Three other cases are still ongoing as the commission issued two preliminary findings of non-compliance against Alphabet’s rules on steering in Google Play and self-preferencing on Google Search in March 2025 and against Apple’s contract terms concerning alternative app distribution in May 2025.
New investigations in 2025
On November 13, 2025, the commission opened a non-compliance investigation to assess whether Alphabet was possibly in breach of the DMA by demoting media publishers’ contents in search results.
The commission’s monitoring work shows that Google is demoting news media and other publishers’ websites and content in Google search results when those websites include content from commercial partners, in line with its ‘site reputation abuse policy’. Thus, the commission argues that Google is failing in its obligation to treat independent businesses fairly and non-discriminatorily.
Google claims its adopted policy prevents search ranking manipulation. However, publishers complain that they are being strongly affected, losing all or almost all traffic to their subdomains.
The Commission also opened three market investigations related to the cloud sector on November 18, 2025. Two market investigations are assessing whether Amazon and Microsoft should be qualitatively designated as gatekeepers for their cloud computing services Amazon Web Services (AWS) and Microsoft Azure, despite not meeting the DMA’s quantitative thresholds.
Recent data of cloud markets seems to indicate that AWS and Azure occupy very strong positions in relation to businesses and consumers. Although cloud computing may appear distant from consumers’ daily lives, competition in this sector can influence the quality, innovation and cost of many digital services that individuals and businesses rely upon.
The commission’s third market investigation will assess if existing DMA obligations sufficiently address contestability and fairness concerns in the EU’s cloud computing sector.
Specification proceedings
A specification procedure is a formal mechanism that the commission uses to define exact measures that a designated gatekeeper must implement to effectively comply with its core obligations under the DMA.
One fundamental obligation on gatekeepers is to allow interoperability – the ability of third-party hardware and software to interact seamlessly with the gatekeepers’ own core operating system.
In 2025, the commission adopted two decisions specifying the measures Apple had to take to comply with certain aspects of its interoperability obligation in relation to its connected devices, such as smartwatches and other wearables.
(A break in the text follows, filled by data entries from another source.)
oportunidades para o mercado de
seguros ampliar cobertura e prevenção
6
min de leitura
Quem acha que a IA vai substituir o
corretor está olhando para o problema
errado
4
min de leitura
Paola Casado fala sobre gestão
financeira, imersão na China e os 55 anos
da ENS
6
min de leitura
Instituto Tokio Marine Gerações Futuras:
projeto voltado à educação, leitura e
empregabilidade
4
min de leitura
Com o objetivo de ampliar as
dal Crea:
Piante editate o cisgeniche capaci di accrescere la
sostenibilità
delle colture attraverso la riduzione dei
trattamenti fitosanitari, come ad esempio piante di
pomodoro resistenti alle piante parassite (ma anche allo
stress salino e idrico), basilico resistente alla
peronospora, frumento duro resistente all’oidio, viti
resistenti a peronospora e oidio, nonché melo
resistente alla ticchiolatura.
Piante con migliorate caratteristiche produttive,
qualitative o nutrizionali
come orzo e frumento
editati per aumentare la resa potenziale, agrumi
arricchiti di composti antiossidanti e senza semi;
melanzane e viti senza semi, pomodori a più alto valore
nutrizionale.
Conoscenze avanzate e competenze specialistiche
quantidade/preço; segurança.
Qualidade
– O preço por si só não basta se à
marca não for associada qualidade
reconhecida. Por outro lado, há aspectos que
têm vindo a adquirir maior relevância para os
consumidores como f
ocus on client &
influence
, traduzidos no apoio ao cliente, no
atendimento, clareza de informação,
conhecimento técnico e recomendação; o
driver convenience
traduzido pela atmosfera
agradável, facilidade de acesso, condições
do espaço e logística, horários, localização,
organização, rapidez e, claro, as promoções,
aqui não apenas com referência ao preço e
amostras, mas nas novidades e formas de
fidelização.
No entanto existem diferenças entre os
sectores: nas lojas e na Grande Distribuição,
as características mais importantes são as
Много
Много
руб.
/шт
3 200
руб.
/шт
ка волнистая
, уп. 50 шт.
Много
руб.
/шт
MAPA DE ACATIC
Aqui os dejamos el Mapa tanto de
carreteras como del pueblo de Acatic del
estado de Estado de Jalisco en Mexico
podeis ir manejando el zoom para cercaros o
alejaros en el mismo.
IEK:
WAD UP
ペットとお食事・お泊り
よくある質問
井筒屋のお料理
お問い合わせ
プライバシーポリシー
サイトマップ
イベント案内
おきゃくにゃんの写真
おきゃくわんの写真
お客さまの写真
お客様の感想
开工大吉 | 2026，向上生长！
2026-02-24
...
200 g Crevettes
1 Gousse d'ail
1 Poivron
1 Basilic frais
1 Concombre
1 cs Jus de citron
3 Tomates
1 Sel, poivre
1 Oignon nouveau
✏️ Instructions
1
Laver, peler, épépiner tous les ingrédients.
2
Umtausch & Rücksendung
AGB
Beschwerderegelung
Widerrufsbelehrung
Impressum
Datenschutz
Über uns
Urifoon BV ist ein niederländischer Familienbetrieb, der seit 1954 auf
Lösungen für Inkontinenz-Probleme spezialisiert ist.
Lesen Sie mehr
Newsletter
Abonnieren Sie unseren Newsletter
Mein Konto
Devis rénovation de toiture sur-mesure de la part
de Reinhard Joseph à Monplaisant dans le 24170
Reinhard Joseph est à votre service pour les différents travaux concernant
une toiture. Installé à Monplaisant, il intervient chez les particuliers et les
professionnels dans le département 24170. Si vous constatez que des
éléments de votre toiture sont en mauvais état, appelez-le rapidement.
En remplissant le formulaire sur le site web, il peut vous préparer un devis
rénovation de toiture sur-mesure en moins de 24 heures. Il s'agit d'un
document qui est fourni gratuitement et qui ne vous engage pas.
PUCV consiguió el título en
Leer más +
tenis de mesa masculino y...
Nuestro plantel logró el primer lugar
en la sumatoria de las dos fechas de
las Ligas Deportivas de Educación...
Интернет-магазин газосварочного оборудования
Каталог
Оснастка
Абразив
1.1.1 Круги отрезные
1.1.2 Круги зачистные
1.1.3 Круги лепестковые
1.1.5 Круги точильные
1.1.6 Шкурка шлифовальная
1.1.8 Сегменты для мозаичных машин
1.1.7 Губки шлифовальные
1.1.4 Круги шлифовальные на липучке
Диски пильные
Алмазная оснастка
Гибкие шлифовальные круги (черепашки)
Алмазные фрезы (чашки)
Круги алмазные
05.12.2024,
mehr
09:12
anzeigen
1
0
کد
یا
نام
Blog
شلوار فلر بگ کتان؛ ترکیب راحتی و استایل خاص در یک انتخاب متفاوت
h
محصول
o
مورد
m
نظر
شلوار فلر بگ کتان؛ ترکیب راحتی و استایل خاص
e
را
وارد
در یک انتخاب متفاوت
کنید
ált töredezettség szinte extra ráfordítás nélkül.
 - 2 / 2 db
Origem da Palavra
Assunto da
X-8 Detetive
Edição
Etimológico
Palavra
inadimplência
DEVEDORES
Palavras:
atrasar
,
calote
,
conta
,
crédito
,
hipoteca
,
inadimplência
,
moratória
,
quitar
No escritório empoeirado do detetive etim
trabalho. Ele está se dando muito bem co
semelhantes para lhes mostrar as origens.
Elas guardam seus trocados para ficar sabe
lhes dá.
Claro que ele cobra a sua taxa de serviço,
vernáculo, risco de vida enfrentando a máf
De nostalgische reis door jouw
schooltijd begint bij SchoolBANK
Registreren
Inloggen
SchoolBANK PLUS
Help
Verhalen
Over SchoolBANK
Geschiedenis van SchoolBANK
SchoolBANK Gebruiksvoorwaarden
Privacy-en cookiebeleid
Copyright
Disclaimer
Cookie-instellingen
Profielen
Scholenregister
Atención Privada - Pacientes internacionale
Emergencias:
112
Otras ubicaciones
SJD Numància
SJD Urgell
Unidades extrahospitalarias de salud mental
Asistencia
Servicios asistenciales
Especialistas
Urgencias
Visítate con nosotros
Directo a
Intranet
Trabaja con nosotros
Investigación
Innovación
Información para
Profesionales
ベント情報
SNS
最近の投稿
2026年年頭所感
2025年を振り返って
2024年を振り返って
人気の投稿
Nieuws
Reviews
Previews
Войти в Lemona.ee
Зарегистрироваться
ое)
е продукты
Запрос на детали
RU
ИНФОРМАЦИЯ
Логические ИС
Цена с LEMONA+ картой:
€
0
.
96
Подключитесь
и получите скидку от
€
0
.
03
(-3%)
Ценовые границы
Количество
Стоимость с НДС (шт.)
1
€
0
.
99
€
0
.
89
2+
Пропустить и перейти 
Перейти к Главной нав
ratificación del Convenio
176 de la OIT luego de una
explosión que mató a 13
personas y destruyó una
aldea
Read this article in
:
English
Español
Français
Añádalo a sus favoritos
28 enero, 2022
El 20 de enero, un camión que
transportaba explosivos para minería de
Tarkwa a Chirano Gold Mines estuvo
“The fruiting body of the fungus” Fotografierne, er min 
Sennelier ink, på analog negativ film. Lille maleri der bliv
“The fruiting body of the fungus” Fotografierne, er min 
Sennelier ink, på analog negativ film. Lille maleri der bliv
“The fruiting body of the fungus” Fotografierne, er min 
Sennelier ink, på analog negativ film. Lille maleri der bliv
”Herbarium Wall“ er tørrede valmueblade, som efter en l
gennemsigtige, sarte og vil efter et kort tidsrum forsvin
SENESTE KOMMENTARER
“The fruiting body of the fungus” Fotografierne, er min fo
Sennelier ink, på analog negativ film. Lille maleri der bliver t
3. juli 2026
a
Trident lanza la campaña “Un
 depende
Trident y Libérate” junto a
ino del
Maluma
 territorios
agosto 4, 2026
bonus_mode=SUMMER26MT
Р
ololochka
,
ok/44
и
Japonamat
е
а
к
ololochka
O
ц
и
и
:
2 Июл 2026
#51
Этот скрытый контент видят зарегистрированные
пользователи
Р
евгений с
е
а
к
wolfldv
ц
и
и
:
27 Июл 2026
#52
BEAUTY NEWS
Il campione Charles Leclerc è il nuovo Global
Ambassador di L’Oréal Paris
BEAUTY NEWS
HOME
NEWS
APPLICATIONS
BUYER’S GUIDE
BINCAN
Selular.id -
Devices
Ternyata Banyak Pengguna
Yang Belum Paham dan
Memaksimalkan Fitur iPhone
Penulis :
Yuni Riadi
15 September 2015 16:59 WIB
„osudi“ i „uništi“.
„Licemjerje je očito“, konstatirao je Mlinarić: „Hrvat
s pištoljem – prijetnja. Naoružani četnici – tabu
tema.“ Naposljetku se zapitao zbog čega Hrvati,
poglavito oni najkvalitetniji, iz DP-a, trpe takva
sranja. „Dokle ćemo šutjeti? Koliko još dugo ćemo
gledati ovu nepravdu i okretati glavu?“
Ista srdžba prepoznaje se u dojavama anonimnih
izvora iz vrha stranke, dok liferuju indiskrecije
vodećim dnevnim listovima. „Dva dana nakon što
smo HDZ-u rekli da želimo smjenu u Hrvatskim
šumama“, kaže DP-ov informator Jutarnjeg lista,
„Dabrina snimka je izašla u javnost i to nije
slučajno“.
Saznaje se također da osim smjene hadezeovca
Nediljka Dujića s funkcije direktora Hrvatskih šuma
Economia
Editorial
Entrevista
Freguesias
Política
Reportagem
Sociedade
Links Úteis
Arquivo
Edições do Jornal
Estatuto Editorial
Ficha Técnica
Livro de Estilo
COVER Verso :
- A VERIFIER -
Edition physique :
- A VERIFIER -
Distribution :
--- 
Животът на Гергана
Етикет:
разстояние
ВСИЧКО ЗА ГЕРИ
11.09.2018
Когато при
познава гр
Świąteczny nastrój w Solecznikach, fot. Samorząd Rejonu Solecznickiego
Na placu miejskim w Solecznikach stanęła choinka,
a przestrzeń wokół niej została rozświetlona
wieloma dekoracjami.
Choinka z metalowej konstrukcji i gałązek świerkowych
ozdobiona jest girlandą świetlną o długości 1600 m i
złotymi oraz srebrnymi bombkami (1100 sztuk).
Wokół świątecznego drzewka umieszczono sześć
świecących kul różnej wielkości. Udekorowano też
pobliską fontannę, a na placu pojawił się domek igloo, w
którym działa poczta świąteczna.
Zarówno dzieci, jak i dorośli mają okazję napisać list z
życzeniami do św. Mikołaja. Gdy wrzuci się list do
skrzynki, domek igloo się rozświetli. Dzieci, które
Apple had to take measures to enable interoperability with iOS for third-party connected devices and by streamlining the process put in place to handle future requests for interoperability with iPhone and iPad devices. The commission is engaged in a similar ongoing dialogue with Alphabet in 2026, whereby it has opened two specification proceedings to assist Google comply with its interoperability and online search data sharing rules.
The commission aims to specify how Google should grant third-party artificial intelligence service providers equally effective access to the same features as those available to Google’s own services, enabling third parties to truly develop competitive alternatives to Gemini to prevent entrenchment.
Furthermore, by granting third-party providers of online search engines access to anonymised ranking, query, click and view data held by Google Search, smaller online search engines will be able to optimise their services and effectively compete with Google.
Conclusion
Following its first review of the DMA, the commission concluded that it remains fit for purpose. The DMA has been effective in forcing gatekeepers to modify their behaviour for the benefit of consumers and businesses alike.
The DMA has opened gatekeepers’ ecosystems, enabling businesses to better compete, while, at the same time, expanded consumer choice, giving them access to more diverse and innovative digital products and services.
Sean Buttigieg is senior manager (Economics), Office for Competition, MCCAA.